San Francisco teachers were basking in a deal reached Friday with the school district that will give them raises and fully funded healthcare. But before they pop Champagne, they may want to glance across the bay to see what can be lost after a big win.
A strikingly similar scene played out in December in the West Contra Costa Unified School District. The teachers there, who serve 25,000 students in Richmond and surrounding towns, walked away with raises after a four-day strike. Sound familiar?
But this week, just two months after that victory, the West Contra Costa district’s board voted unanimously for a sweeping fiscal solvency package that slashes roughly $60 million from the budget — raising questions about whether the gains educators fought for on the picket line can survive the financial reckoning.
The district says the new contract blew its budget out of the water. A preexisting deficit of $13.9 million spiked with an additional $105 million in expenses over three years, EdSource reported (opens in new tab).
The proposed cuts include approximately $42 million in staffing and program reductions and $18 million drawn from reserves. Among the changes: the elimination of classroom aides, the merging of two middle schools, and the restructuring of a group of outreach workers who serve as a critical link between campuses and families.
School board member Leslie Reckler said voting for the cuts was a matter of institutional survival. “It was either do this or face insolvency,” she said. “And it’s not a joke.”
The district suffered a previous bankruptcy in the early 1990s, forcing it under state oversight and requiring a $29 million loan repayment and nearly $19 million in interest-rate payments, according to SFGate (opens in new tab). The district must now reduce its budget by $127 million over three years or face a return to state oversight.
Reckler, whose children attended West Contra Costa schools during the previous state receivership, said the memory of that era — three-hour kindergarten days, no libraries, crumbling buildings — still weighs on her. “I had no idea,” she recalled of first enrolling her child.
Francisco Ortiz, a leader of United Teachers of Richmond, criticized the district’s spending priorities and the manner in which the reductions were proposed.
He said the district is overspending its board-approved budget by $8 million on consultants and professional services, while travel and conference spending by the central office is projected at $1.5 million — nearly double what the board authorized.

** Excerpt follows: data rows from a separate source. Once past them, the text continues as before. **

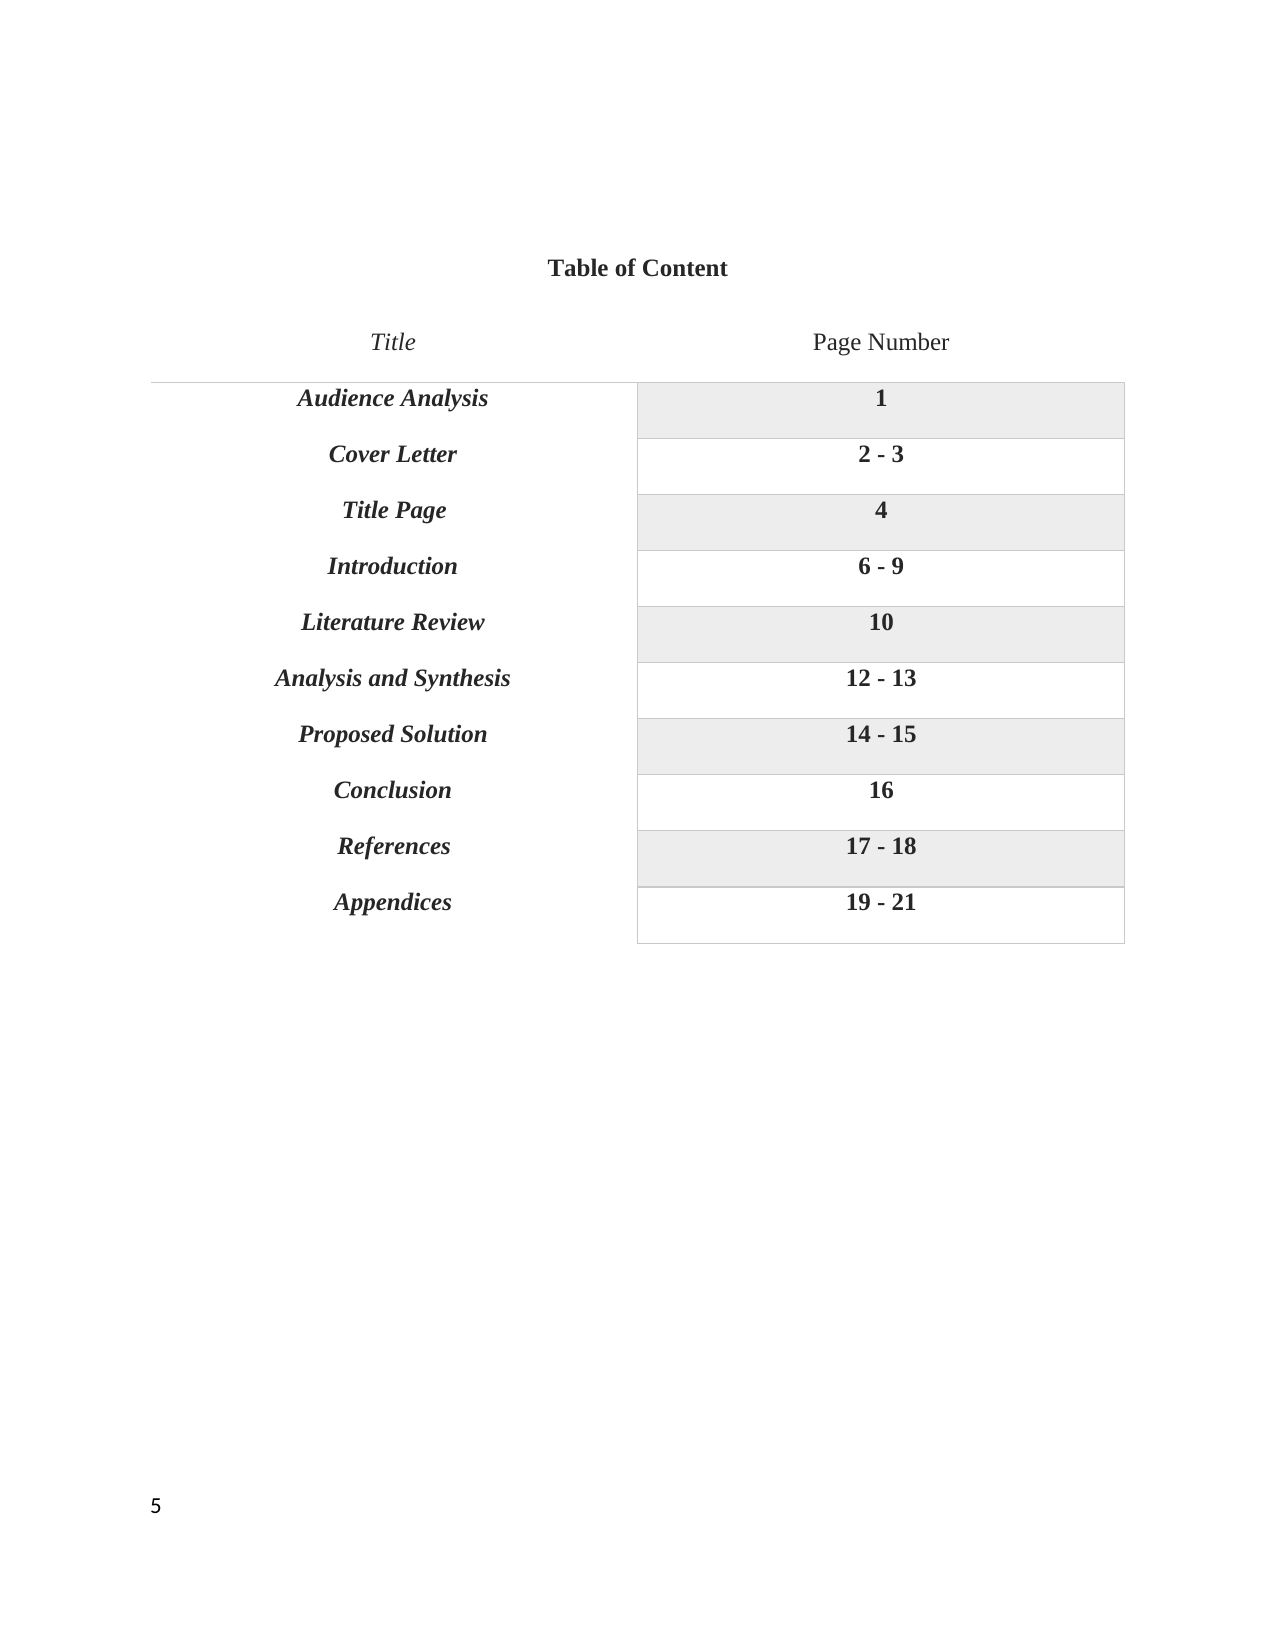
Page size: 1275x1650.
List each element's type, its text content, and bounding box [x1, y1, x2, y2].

table_cell 17 - 18 [638, 831, 1124, 886]
table_cell Analysis and Synthesis [151, 662, 637, 718]
table_header Page Number [638, 327, 1124, 382]
table_cell 1 [638, 383, 1124, 438]
table_cell 14 - 15 [638, 719, 1124, 774]
table_cell 4 [638, 495, 1124, 550]
table_cell 19 - 21 [638, 888, 1124, 942]
table_cell Proposed Solution [151, 718, 637, 774]
table_cell Literature Review [151, 606, 637, 662]
table_cell References [151, 830, 637, 886]
text Table of Content [150, 253, 1125, 282]
table_header Title [151, 327, 637, 382]
table_cell Audience Analysis [151, 383, 637, 438]
table_cell 10 [638, 607, 1124, 662]
table_cell 12 - 13 [638, 663, 1124, 718]
table_cell 2 - 3 [638, 439, 1124, 494]
table_cell 6 - 9 [638, 551, 1124, 606]
table_cell Title Page [151, 494, 637, 550]
table_cell Conclusion [151, 774, 637, 830]
table_cell Cover Letter [151, 438, 637, 494]
table_cell 16 [638, 775, 1124, 830]
table_cell Appendices [151, 886, 637, 942]
table_cell Introduction [151, 550, 637, 606]
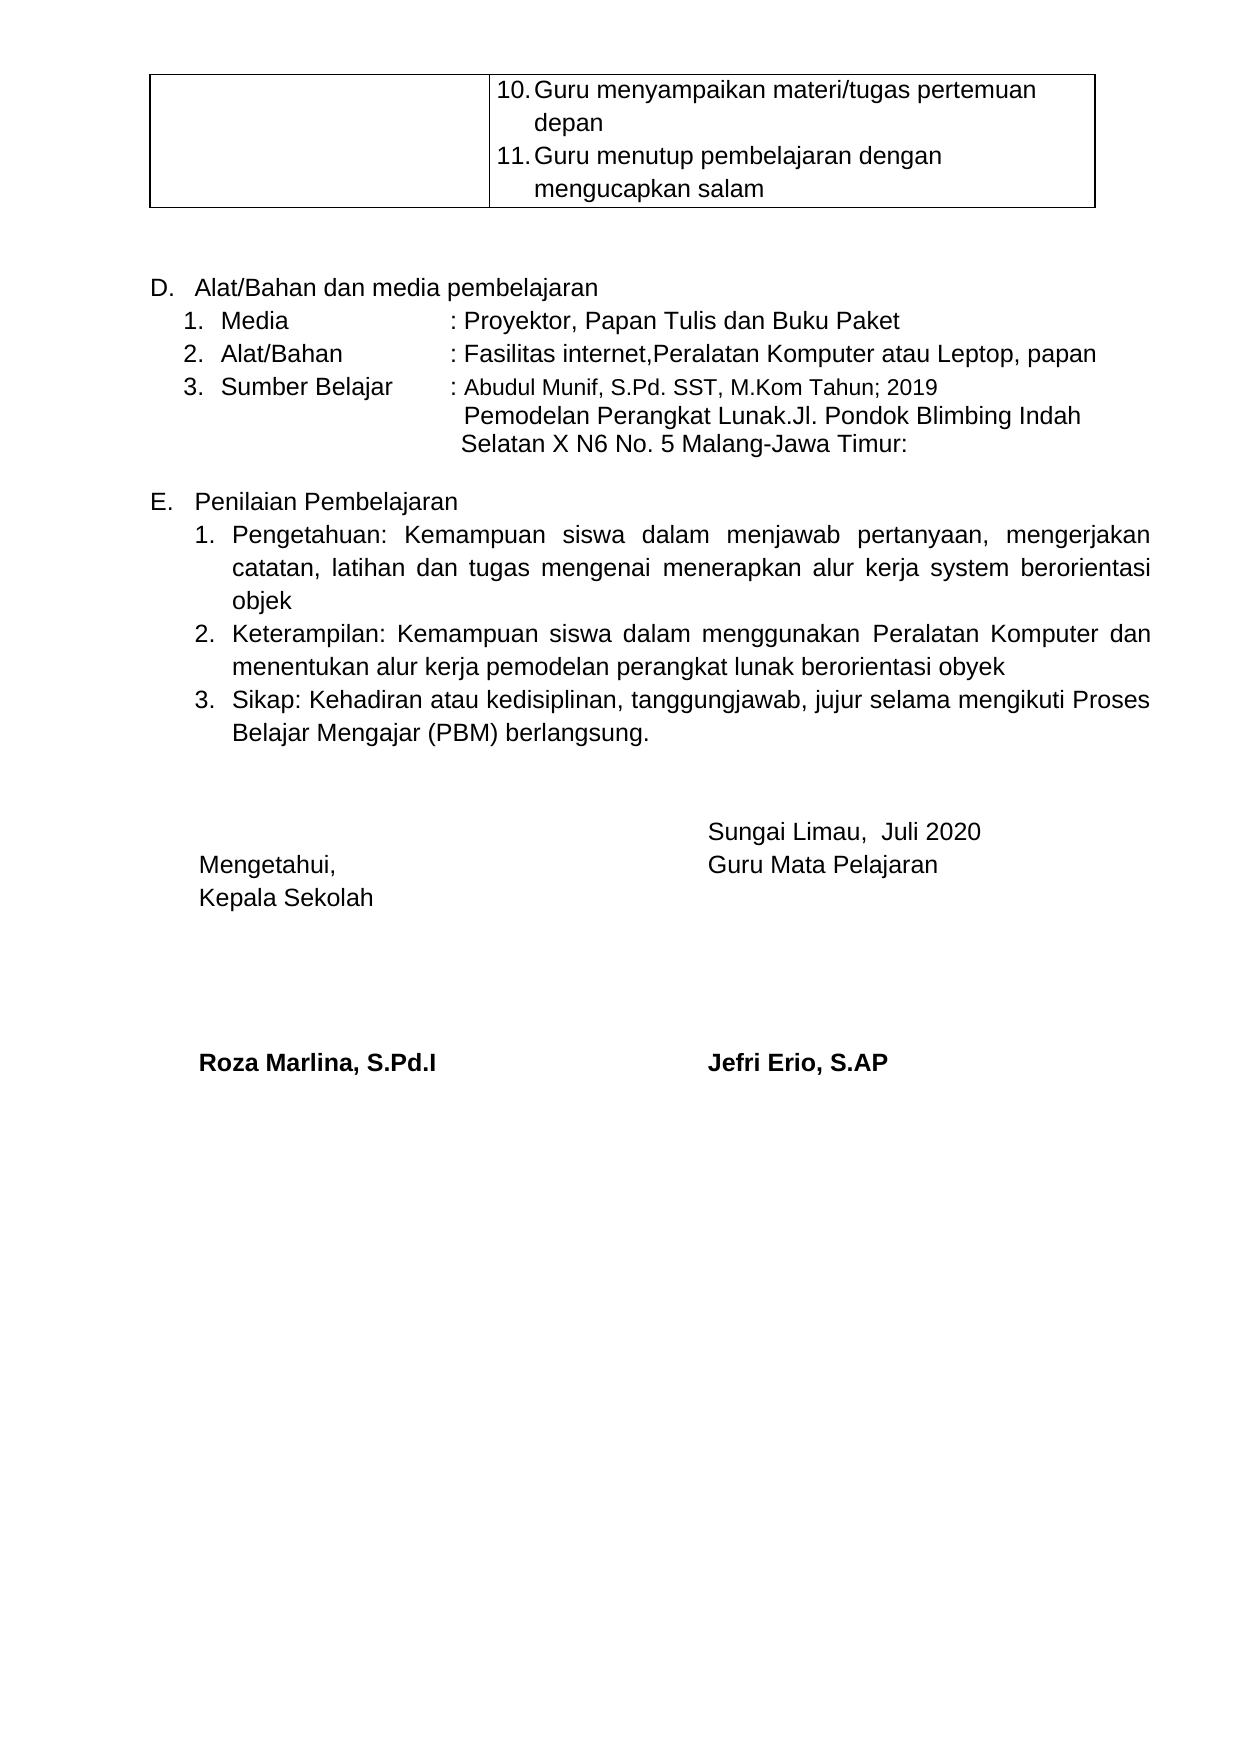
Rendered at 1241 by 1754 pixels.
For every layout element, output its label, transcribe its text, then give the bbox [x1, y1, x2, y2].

“That could have saved the merger,” Ortiz said, referring to the consolidation of two middle schools. “It’s a really hard hit to that specific school community.”

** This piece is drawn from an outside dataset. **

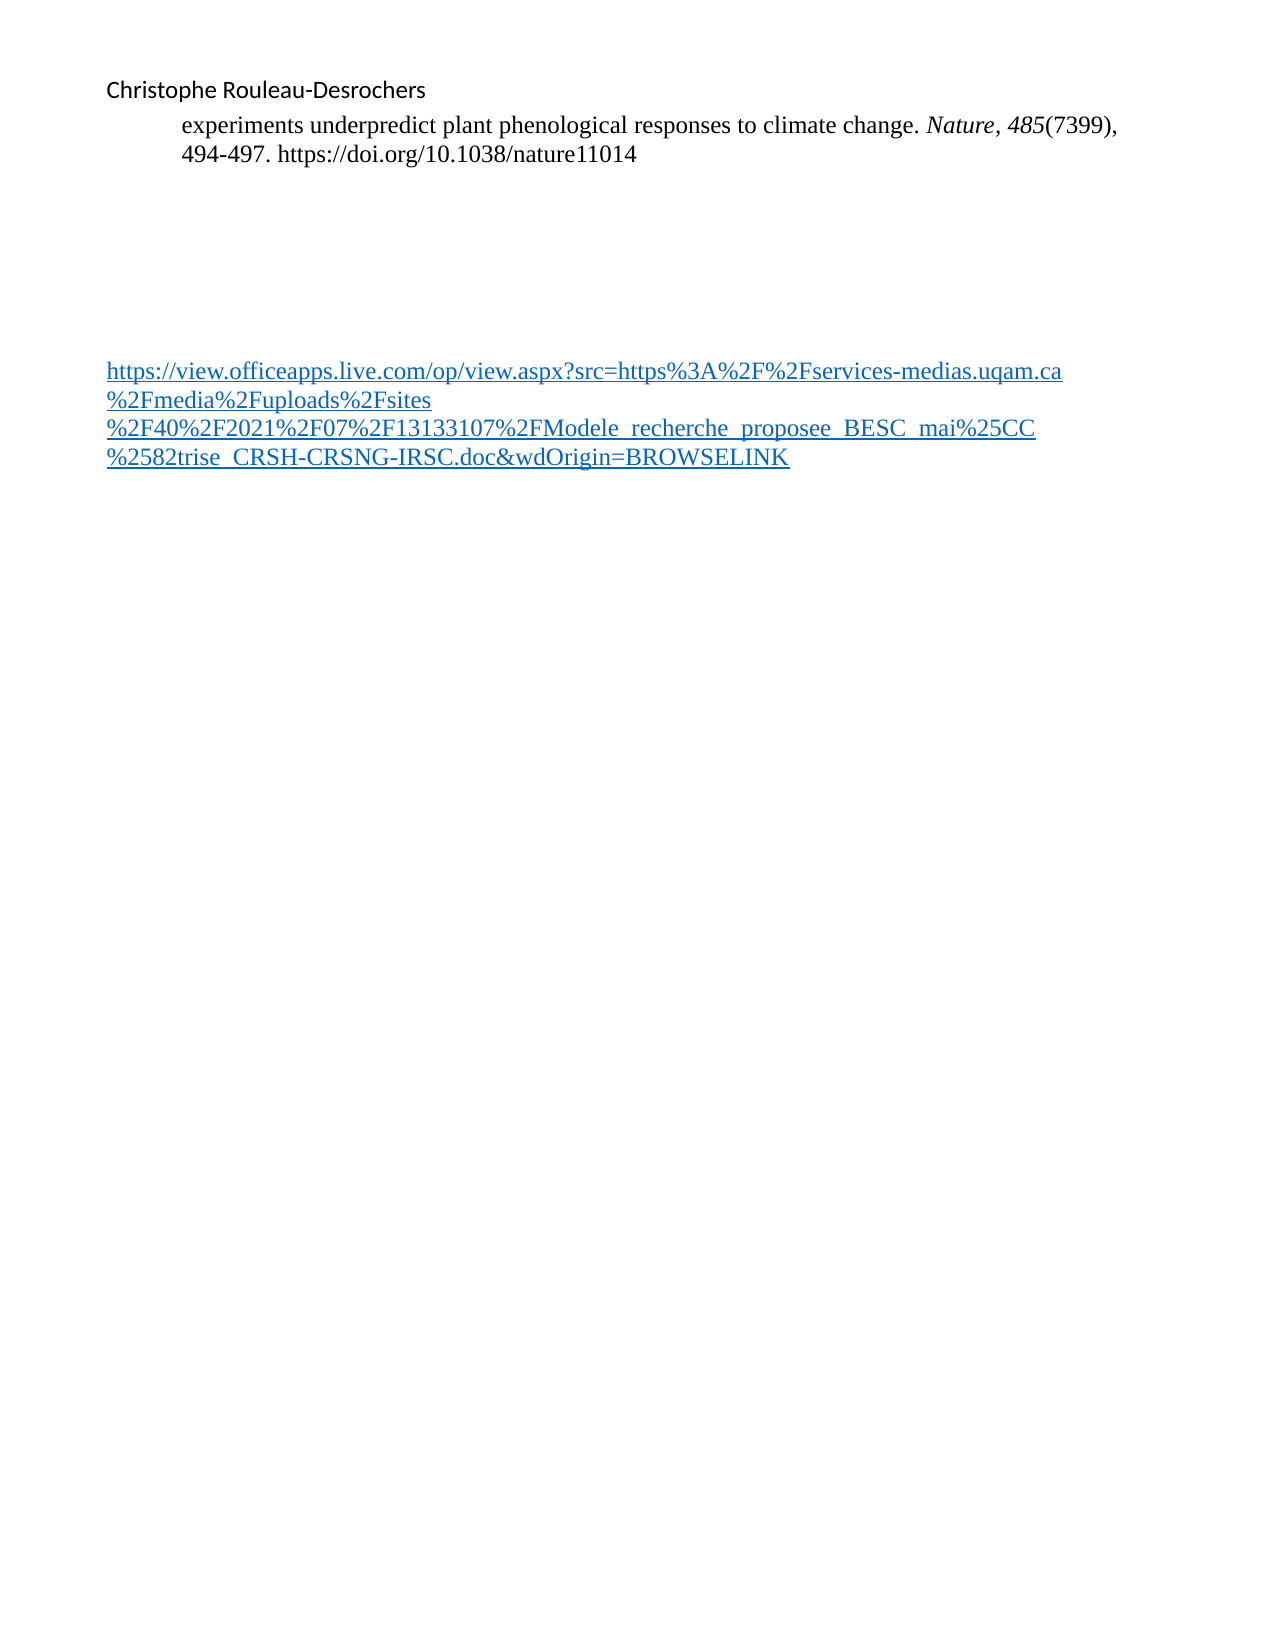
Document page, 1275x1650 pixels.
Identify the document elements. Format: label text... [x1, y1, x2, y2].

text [106, 110, 1164, 168]
text https://view.officeapps.live.com/op/view.aspx?src=https%3A%2F%2Fservices-medias.uqam.ca%2Fmedia%2Fuploads%2Fsites%2F40%2F2021%2F07%2F13133107%2FModele_recherche_proposee_BESC_mai%25CC%2582trise_CRSH-CRSNG-IRSC.doc&wdOrigin=BROWSELINK [106, 356, 1164, 471]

Ortiz also challenged the district’s financial projections, arguing that fully budgeting vacant positions as though they carry full salaries and benefits paints a misleading fiscal picture. He said Gov. Gavin Newsom’s proposed state budget includes ongoing increases to special-education funding and Learning Recovery Emergency Block Grants that could bring $20 million to $40 million in revenue — none of which was factored into the solvency plan.
Community pressure did produce some concessions before the vote. The district agreed to explore rewriting the job descriptions of school community-outreach workers, potentially allowing them to be paid through federal funds. Advocates also fought to preserve the elementary band program, which Ortiz described as the pipeline feeding the district’s award-winning secondary music programs.

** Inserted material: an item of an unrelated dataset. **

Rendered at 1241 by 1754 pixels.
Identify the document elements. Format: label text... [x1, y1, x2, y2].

Both Reckler and Ortiz framed the district’s predicament as a symptom of a statewide crisis. Reckler said concerned teachers and parents should focus on how Sacramento funds public education, rather than blasting district leadership.
“The cannon is aimed at the wrong place,” she said. “It’s the state and the way the state funds schools. We can only do what the state gives us money to do.”
The tension between labor victories and fiscal constraints may soon materialize in San Francisco as well.
Despite Friday’s tentative agreement between the San Francisco Unified School District and United Educators of San Francisco, the possibility of layoffs or school closures looms. SFUSD Superintendent Maria Su said Friday that “while we have a deal today, we still need more support in the future.”
Ortiz, who visited San Francisco picket lines this week, said he was moved by the solidarity on display in both cities. “The collective is ready to fight for something that they absolutely believe in,” he said.
But the question facing both districts — and others across California where contracts are expiring in quick succession, including Oakland — is whether the promises made at the bargaining table can be kept without gutting the schools they were meant to improve.
The West Contra Costa budget package that includes major cuts covers only the 2026-27 fiscal year. Reckler said it is too early to address what comes next. “Who knows what will happen?” she said. “It could get better. It could get worse.”
Ortiz said he does not believe a state takeover is imminent but urged the district to absorb reductions through existing vacancies rather than layoffs. He encouraged parents to stay engaged. “The more empowered our constituents are,” he said, “the more accountable we can keep those who are in decision-making power.”
On Friday morning, UESF Executive Vice President Frank Lara was sanguine about the prospect of belt-tightening at SFUSD, calling it a “separate conversation” from “this historic agreement.”
He characterized SFUSD’s budget challenges as largely the result of mismanagement, noting that money the district previously claimed not to have materialized at the bargaining table.
“I hope that the power, the energy, the love that we’ve received shows this district management, or any district management or any board elected, that people have hope, and people want to see SFUSD succeed,” Lara said. “If I was a leader under that context, I would look for opportunities to expand.”